Desde el 11 de mayo, el uso de la palabra “conserje” ha quedado prohibido en toda Venezuela. De ahora en adelante, por ley, los venezolanos no podrán llamar a los conserjes, conserjes. Para dirigirse a ellos están obligados a utilizar el término “trabajador residencial”. No se sabe aún de cuánto será la multa o el carcelazo para quienes se nieguen a hacerlo. Pero queda claro que en la Venezuela bolivariana, como en tiempos del franquismo, hasta el lenguaje comienza a ser reglamentado.
Basta revisar el DRAE para ratificar que, tanto en su acepción en castellano como en el original francés, la palabra conserje no designa otra cosa que: “Persona que tiene a su cuidado la custodia, limpieza y llaves de un edificio o establecimiento público”. Exactamente el mismo sentido que el término tiene en Venezuela, independientemente de los estigmas a los que algunos puedan asociarle. ¿De dónde surge, entonces, la idea de prohibir el término? Pues, según la exposición de motivos de la nueva ley, del hecho de que conserje es un término peyorativo que lesiona la dignidad de un tipo de trabajadores.
Ese carácter peyorativo se halla en el origen mismo de la palabra. Es lo que explica el texto legal. Conserje viene de concierge y concierge ‘probablemente’, así dice la exposición de motivos, del latín vulgar, consevius, “formado de la preposición cum (con) y servbius (esclavo)”.
Algo que no se le ocurrió ni siquiera, pobres reformistas, a los radicales de la Revolución Francesa.
Si no fuera por la peligrosidad de lo que esta argumentación encarna, es como para echarse a reír. Nadie en su sano juicio puede oponerse a que se aprueben leyes que mejoren las condiciones laborales y sociales de los trabajadores.
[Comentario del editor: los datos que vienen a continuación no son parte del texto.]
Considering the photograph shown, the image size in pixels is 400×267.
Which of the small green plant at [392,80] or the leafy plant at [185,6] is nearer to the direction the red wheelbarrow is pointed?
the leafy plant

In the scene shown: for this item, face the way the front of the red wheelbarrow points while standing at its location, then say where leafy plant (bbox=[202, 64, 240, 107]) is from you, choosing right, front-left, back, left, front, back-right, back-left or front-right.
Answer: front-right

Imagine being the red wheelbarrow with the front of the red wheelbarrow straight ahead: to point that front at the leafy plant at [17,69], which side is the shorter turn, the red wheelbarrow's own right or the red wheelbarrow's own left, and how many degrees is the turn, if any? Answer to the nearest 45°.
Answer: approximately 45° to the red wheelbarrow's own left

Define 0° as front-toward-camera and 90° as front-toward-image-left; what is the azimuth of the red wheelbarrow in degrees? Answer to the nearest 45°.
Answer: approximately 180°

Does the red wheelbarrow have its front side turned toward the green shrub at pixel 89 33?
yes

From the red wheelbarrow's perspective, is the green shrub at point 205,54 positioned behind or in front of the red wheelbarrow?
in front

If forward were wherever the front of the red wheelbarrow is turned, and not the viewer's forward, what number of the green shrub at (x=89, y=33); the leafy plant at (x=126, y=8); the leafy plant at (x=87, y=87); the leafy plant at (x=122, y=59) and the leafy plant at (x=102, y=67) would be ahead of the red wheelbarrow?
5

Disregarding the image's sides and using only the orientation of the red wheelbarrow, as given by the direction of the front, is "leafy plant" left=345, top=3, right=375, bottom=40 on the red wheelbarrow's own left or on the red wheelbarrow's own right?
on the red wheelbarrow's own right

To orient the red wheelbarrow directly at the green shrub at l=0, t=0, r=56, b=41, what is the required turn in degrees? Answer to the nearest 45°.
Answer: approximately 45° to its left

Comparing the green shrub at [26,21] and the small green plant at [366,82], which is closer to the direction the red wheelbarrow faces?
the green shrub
Pero no es eso lo más grave.
Lo verdaderamente atrasado en esta historia, es que en la República Bolivariana de Venezuela alguien pueda arrogarse el derecho de decidir cómo debemos hablar los venezolanos, cómo se debe llamar un oficio, y cuándo la manera como se le ha conocido tradicionalmente debe ser olvidada por todos. Es una violación flagrante de la Constitución que prohíbe explícitamente toda forma de censura y garantiza que la creación cultural es libre.
Por esa vía, si se acepta que el legislador tiene derecho de decidir cuáles palabras podemos usar y cuáles no, muy pronto tendremos un catálogo a lo Orwell donde el Big Brother instruye a los ciudadanos sobre qué se puede decir y qué es incorrecto. “Conserje” no, “trabajador residencial” sí. “Negro” no, “afrodescendiente” sí. “Opositor” no, “enemigo de la patria” sí. “Prostituta”, “ramera” o “meretriz” no, “trabajadora sexual” sí. “Mesonero” no, “compatriota que tiene la amabilidad de servirnos a la mesa” sí. “Político” no, “servidor del pueblo vestido de rojo” sí.